E, considerando che si tratta comunque di un gas che per produrre energia deve essere combusto, produce comunque gas serra, e c’è anche quello di risulta dalla raffinazione da biogas a biometano di cui non è ancora certo il recupero e l’utilizzo non si può certo definire un processo rinnovabile a impatto zero o davvero economia circolare. Oltretutto produce un notevole quantitativo di digestato non facile da smaltire tal quale.
Di sicuro favorisce gli allevamenti intensivi che, oltre alle vergognose condizioni in cui si tengono gli animali, sono un’altra importante fonte di emissioni di gas serra.

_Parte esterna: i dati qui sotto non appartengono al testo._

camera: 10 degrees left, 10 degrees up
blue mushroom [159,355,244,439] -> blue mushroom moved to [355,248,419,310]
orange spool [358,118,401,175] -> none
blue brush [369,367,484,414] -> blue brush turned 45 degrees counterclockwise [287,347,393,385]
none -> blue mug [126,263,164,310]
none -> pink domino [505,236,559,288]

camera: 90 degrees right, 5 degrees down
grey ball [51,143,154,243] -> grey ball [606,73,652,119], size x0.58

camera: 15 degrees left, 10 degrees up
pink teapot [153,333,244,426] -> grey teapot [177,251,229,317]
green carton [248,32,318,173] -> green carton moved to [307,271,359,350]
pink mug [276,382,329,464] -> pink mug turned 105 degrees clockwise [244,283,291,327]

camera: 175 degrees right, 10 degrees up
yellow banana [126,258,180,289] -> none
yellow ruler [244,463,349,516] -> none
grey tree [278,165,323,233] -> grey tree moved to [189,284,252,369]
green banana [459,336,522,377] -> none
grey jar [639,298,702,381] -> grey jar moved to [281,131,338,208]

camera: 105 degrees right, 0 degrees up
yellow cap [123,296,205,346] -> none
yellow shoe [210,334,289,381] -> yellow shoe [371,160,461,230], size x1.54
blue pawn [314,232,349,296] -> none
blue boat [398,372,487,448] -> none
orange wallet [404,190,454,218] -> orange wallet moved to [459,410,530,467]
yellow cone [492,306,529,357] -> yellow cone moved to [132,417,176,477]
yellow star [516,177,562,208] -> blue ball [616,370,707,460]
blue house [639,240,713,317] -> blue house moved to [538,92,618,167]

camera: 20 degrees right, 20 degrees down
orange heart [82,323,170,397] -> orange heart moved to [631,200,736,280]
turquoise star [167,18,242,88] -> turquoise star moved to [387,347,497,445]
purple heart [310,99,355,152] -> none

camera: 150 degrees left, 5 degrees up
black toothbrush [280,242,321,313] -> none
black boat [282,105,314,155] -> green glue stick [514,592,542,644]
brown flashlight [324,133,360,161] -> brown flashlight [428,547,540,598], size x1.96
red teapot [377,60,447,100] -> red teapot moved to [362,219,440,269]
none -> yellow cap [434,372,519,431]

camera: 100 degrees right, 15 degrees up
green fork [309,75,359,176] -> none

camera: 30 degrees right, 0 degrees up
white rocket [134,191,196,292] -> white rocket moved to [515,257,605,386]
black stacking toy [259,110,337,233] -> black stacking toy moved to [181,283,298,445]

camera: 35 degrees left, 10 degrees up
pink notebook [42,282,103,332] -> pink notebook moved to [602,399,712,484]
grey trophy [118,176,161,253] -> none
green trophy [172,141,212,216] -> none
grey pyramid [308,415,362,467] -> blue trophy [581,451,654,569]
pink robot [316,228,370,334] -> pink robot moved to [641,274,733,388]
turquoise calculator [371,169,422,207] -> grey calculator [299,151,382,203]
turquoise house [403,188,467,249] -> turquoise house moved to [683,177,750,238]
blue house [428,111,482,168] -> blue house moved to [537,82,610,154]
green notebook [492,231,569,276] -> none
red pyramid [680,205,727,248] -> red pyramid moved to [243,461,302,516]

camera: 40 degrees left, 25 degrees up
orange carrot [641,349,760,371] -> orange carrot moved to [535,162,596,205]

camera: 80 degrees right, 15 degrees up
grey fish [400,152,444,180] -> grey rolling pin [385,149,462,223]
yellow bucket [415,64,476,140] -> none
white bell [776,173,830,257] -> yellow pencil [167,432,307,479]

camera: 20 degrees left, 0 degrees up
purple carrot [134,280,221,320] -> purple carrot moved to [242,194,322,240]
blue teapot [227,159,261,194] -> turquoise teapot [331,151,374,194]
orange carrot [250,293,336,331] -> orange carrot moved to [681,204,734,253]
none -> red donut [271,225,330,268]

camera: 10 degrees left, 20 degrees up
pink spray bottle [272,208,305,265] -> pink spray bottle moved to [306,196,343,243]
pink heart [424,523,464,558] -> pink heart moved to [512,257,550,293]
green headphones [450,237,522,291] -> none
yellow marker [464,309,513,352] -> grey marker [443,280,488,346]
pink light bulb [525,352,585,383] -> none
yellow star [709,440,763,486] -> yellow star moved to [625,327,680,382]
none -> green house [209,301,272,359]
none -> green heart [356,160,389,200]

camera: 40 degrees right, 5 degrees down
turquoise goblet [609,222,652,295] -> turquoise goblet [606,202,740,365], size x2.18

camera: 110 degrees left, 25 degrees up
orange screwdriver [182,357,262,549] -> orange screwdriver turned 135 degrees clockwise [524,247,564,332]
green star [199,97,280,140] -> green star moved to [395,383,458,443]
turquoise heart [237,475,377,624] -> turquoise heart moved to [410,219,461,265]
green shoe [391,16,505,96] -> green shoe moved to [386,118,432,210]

Gode di importanti incentivi economici, senza i quali non si sosterrebbe economicamente, dal livello regionale a quello europeo, 1 miliardo e 700 milioni di euro stanziati solo qualche mese fa e la copertura del 40% dei costi di realizzazione degli impianti, sottraendo fondi da destinare alle rinnovabili vere come fotovoltaico ed eolico. Soldi nostri” conclude Destro.
“A chi convengono davvero questo tipo di impianti? – la domanda retorica di Vanni Destro per la Rete dei comitati polesani a difesa dell’ambiente – Ai cittadini no di sicuro” l’ovvia risposta.